Nighy knows his Hare, perhaps better than any other actor active today. He's done ten of the writer's works, both on stage and television, beginning with Map of the World in 1983, and including the original British production of Pravda. "It's the great professional association of my career, which I treasure," he said. "He's someone I admire as much as I admire anyone, both personally and professionally. I love his writing." (When Nighy respects an artist, he is not shy in his praise. Michael Gambon is "touched by genius." Christopher Walken is a "hero.")
Asked what he likes about Hare's writing, he explained, "It absolutely does resemble how people talk to one another, but it's heightened to a degree, which is the bits the gets me excited. It's the beauty and the elegance of it and the humor."
Wait, the what now? Humor? He's talking about David Hare, a dramatist who has a reputation as sober, political and socially conscious. Yes, Nighy insists: Hare is funny. "He writes world-class jokes, which are built like clocks," he said. "And if you deliver them with all the 'ums' and 'ahs' and 'dot-dot-dots,' they go off like bombs. Skylight is funny."
Being funny is important to Nighy as an artist. "I used to say this as a kind of joke, but I think I mean it: I think it's bad manners to invite people to sit in the dark for a couple hours and not tell them jokes."
Nighy has a reputation for charm and an effortless elegance. And, indeed, upon first meeting him, I couldn't help but notice how well turned-out he was in his simple, bespoke navy blue suit. By sheer chance, I ran into him the next day at a coffee shop. Again, with newspaper in one hand, cup of coffee in the other, he was a picture of understated sophistication, clad in navy.
I did not catch Nighy two days running in the same suit. Nighy and navy have a relationship.
"There is a school of thought: there's only one color, and that color is navy blue," he said, in the same limpid tones that make every thought he utters sound perfectly well-reasoned. "But there are gradations of navy, which we go into in great detail, us weirdos. I am a sort of fetishist about what we used to call the two-piece lounge suit. "I do have a grey suit," he continued. "It's very dark — none of that light-gray nonsense. It's like when you go to restaurant and you have the same thing every time, because it was so great the first time. And then you think, 'Maybe I should have something else on the menu,' and you have something else on the menu and you think, 'Why aren't I having that thing I really, really like?'"
Sometimes his rock-ribbed confidence in navy blue slips, but not for long. "I have one sort of — I hate to say this — a brown suit. I can hardly bring myself to speak it. But whenever I put on the brown suit, I think, 'Why am I not wearing a navy blue suit. What are you trying to prove?'"
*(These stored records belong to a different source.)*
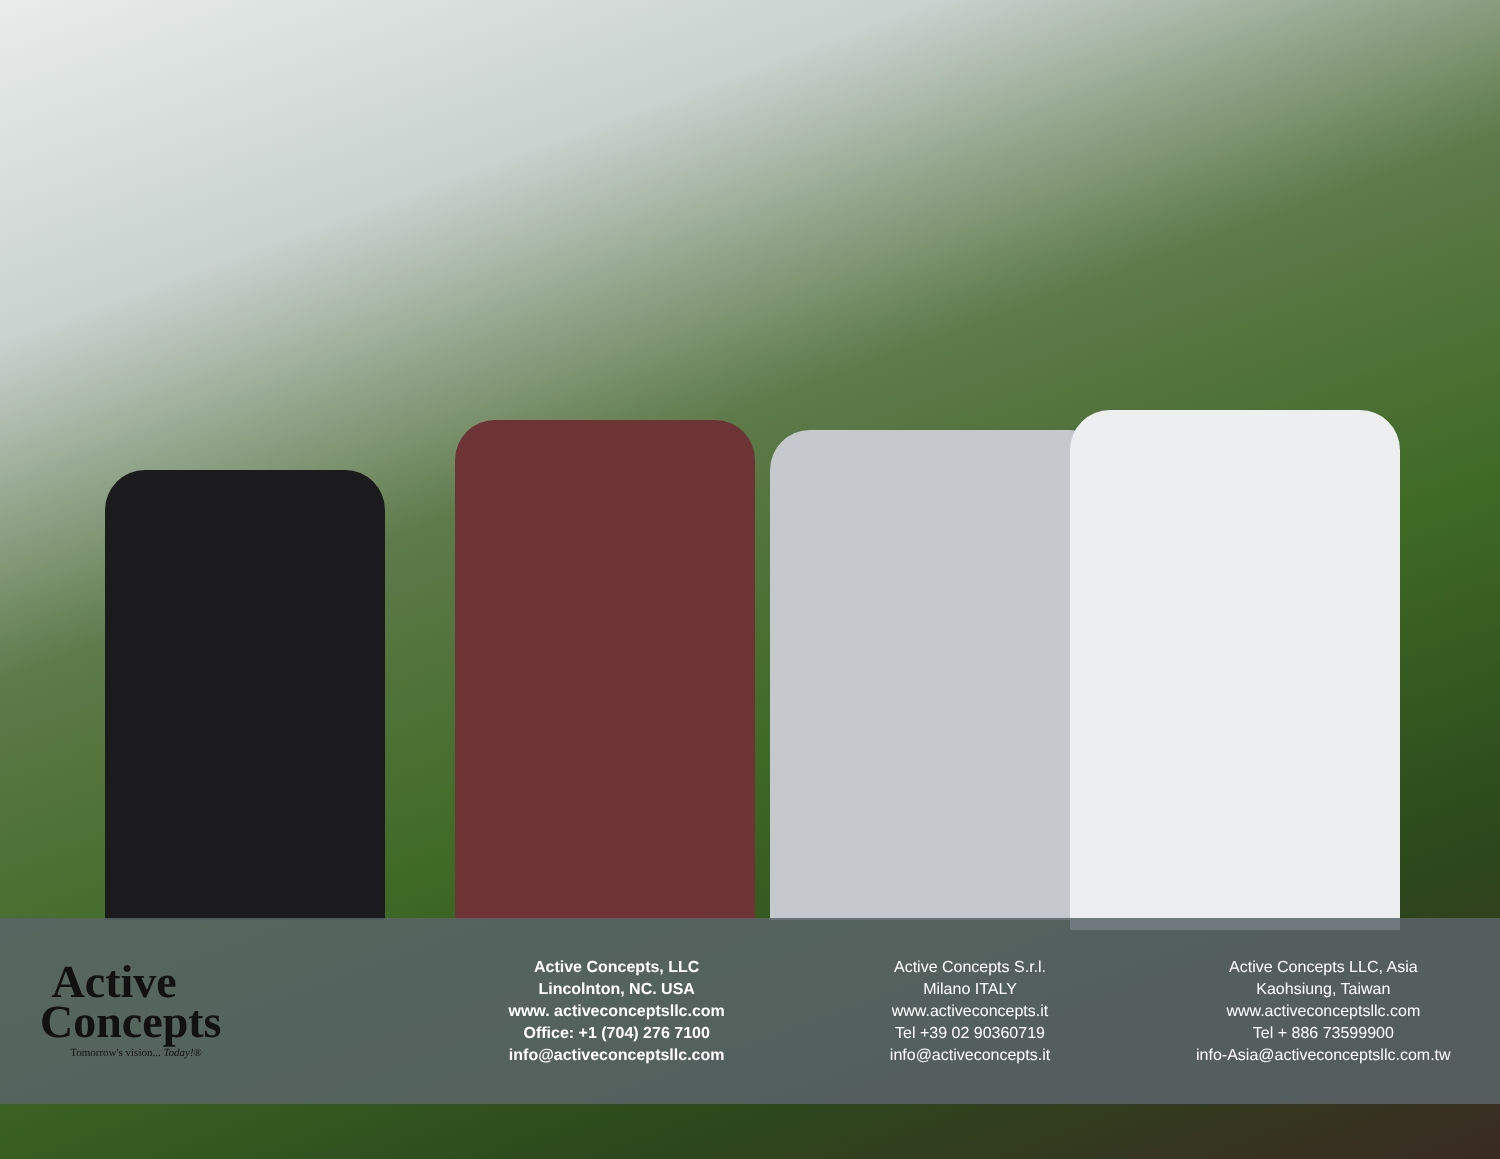Active
Concepts
Tomorrow's vision... Today!®
Active Concepts, LLC
Lincolnton, NC. USA
www. activeconceptsllc.com
Office: +1 (704) 276 7100
info@activeconceptsllc.com
Active Concepts S.r.l.
Milano ITALY
www.activeconcepts.it
Tel +39 02 90360719
info@activeconcepts.it
Active Concepts LLC, Asia
Kaohsiung, Taiwan
www.activeconceptsllc.com
Tel + 886 73599900
info-Asia@activeconceptsllc.com.tw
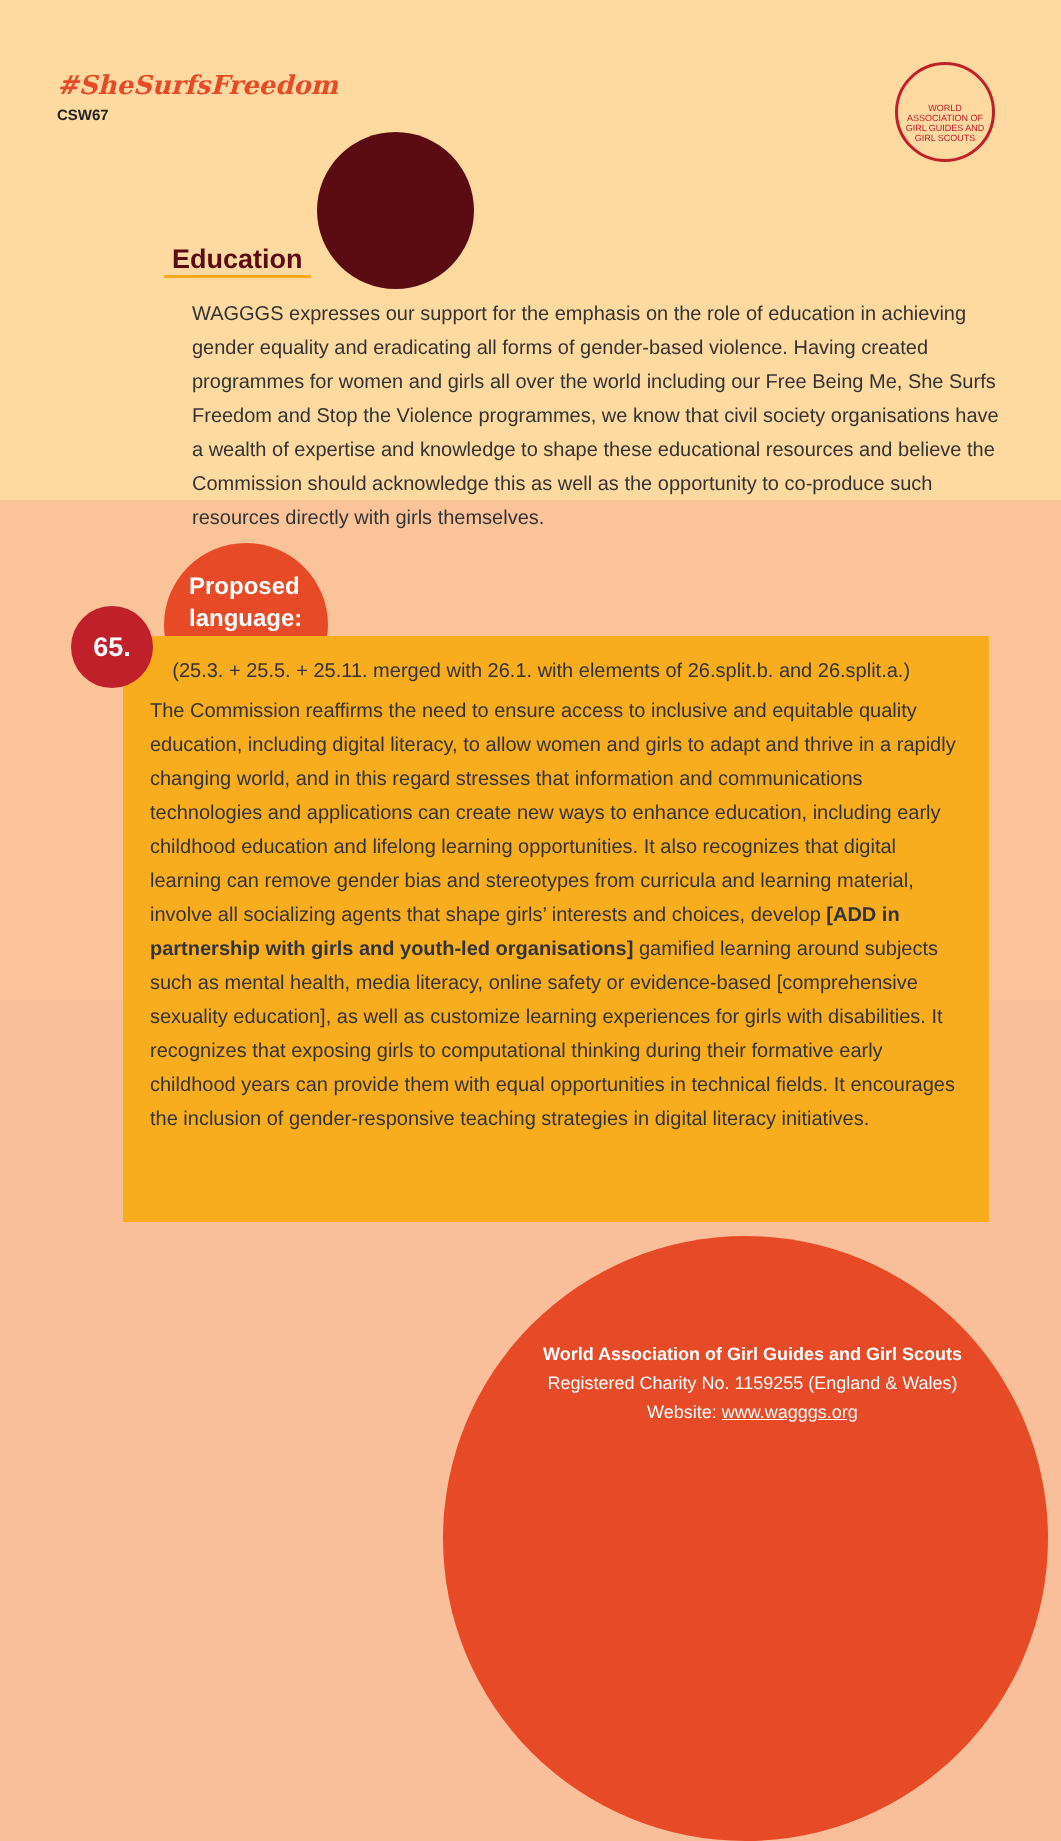#SheSurfsFreedom
CSW67
WORLD ASSOCIATION OF GIRL GUIDES AND GIRL SCOUTS
Education
WAGGGS expresses our support for the emphasis on the role of education in achieving gender equality and eradicating all forms of gender-based violence. Having created programmes for women and girls all over the world including our Free Being Me, She Surfs Freedom and Stop the Violence programmes, we know that civil society organisations have a wealth of expertise and knowledge to shape these educational resources and believe the Commission should acknowledge this as well as the opportunity to co-produce such resources directly with girls themselves.
Proposed
language:
(25.3. + 25.5. + 25.11. merged with 26.1. with elements of 26.split.b. and 26.split.a.)
The Commission reaffirms the need to ensure access to inclusive and equitable quality education, including digital literacy, to allow women and girls to adapt and thrive in a rapidly changing world, and in this regard stresses that information and communications technologies and applications can create new ways to enhance education, including early childhood education and lifelong learning opportunities. It also recognizes that digital learning can remove gender bias and stereotypes from curricula and learning material, involve all socializing agents that shape girls’ interests and choices, develop [ADD in partnership with girls and youth-led organisations] gamified learning around subjects such as mental health, media literacy, online safety or evidence-based [comprehensive sexuality education], as well as customize learning experiences for girls with disabilities. It recognizes that exposing girls to computational thinking during their formative early childhood years can provide them with equal opportunities in technical fields. It encourages the inclusion of gender-responsive teaching strategies in digital literacy initiatives.
65.
World Association of Girl Guides and Girl Scouts
Registered Charity No. 1159255 (England & Wales)
Website: www.wagggs.org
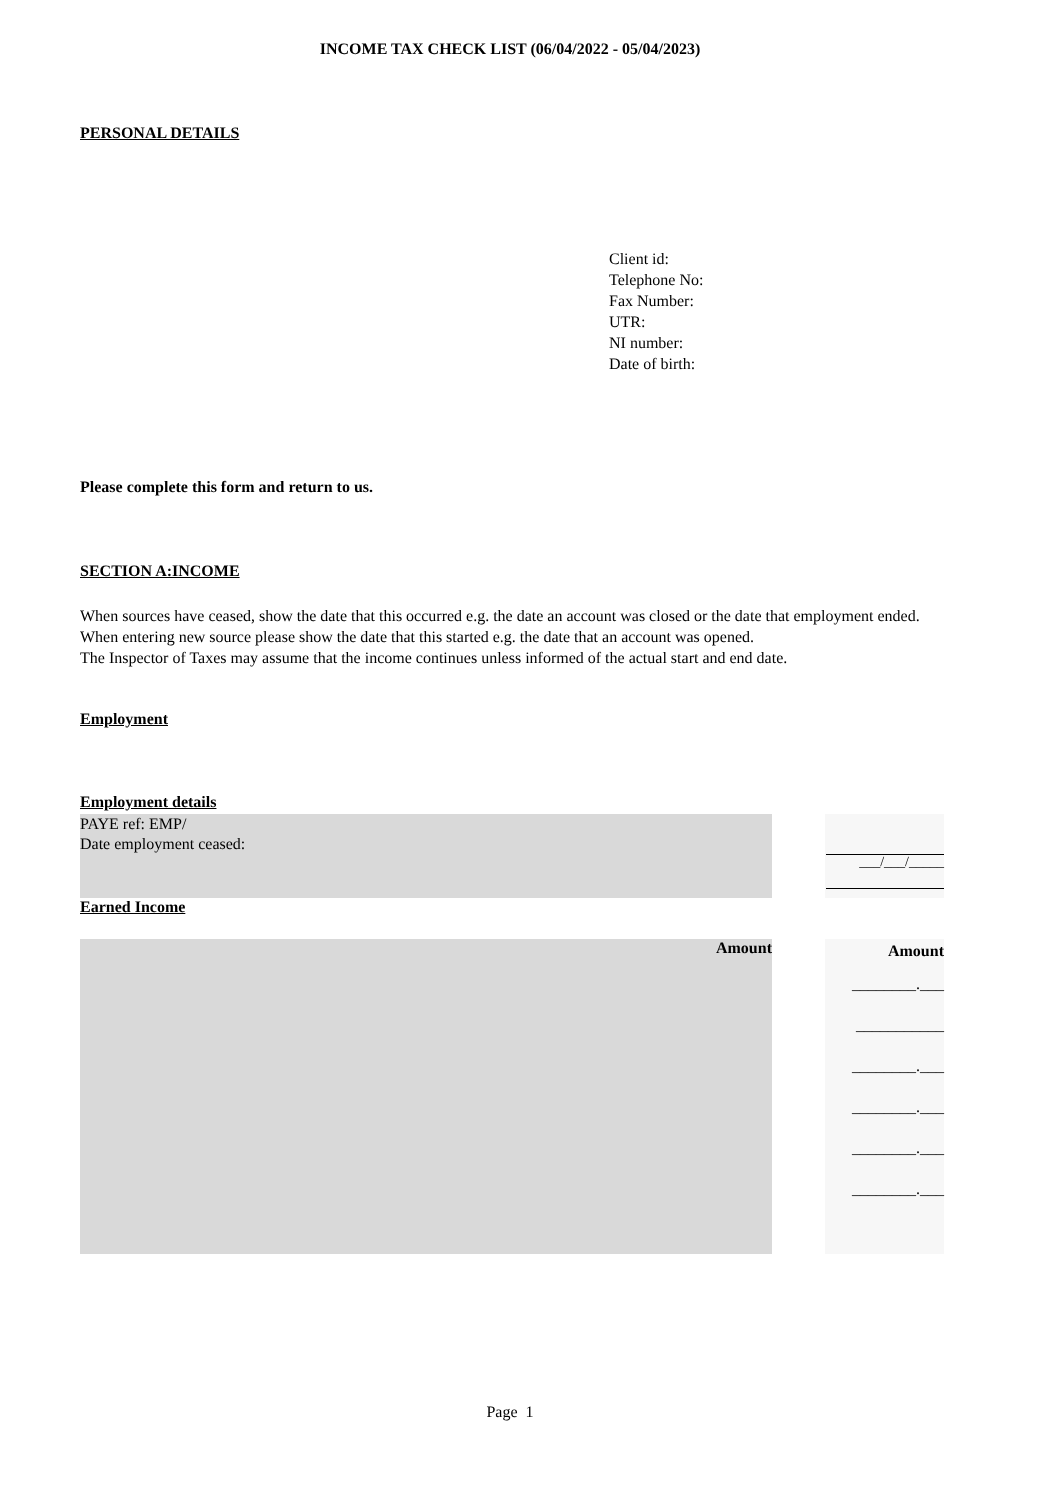INCOME TAX CHECK LIST (06/04/2022 - 05/04/2023)
PERSONAL DETAILS
Client id:
Telephone No:
Fax Number:
UTR:
NI number:
Date of birth:
Please complete this form and return to us.
SECTION A:INCOME
When sources have ceased, show the date that this occurred e.g. the date an account was closed or the date that employment ended. When entering new source please show the date that this started e.g. the date that an account was opened.
The Inspector of Taxes may assume that the income continues unless informed of the actual start and end date.
Employment
Employment details
PAYE ref: EMP/
Date employment ceased:
___/___/_____
Earned Income
Amount
Amount
________.___
___________
________.___
________.___
________.___
________.___
Page 1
From jokes to suits, the man knows his mind about many things, including how to enjoy New York. Though Skylight has sold briskly since its first preview, don't necessarily expect to see Nighy being feted and toasted at all the latest swank spots. Maybe he'll take in a jazz club or two. But quieter, smaller pleasures will do just fine.
"What I do mostly is I do book shops," he said. "I used to do music shops, but they're getting harder to find. I like look at paintings, I like to drink coffee, I like to read books, I like to listen to music," he said. "That's the range. And I like to walk."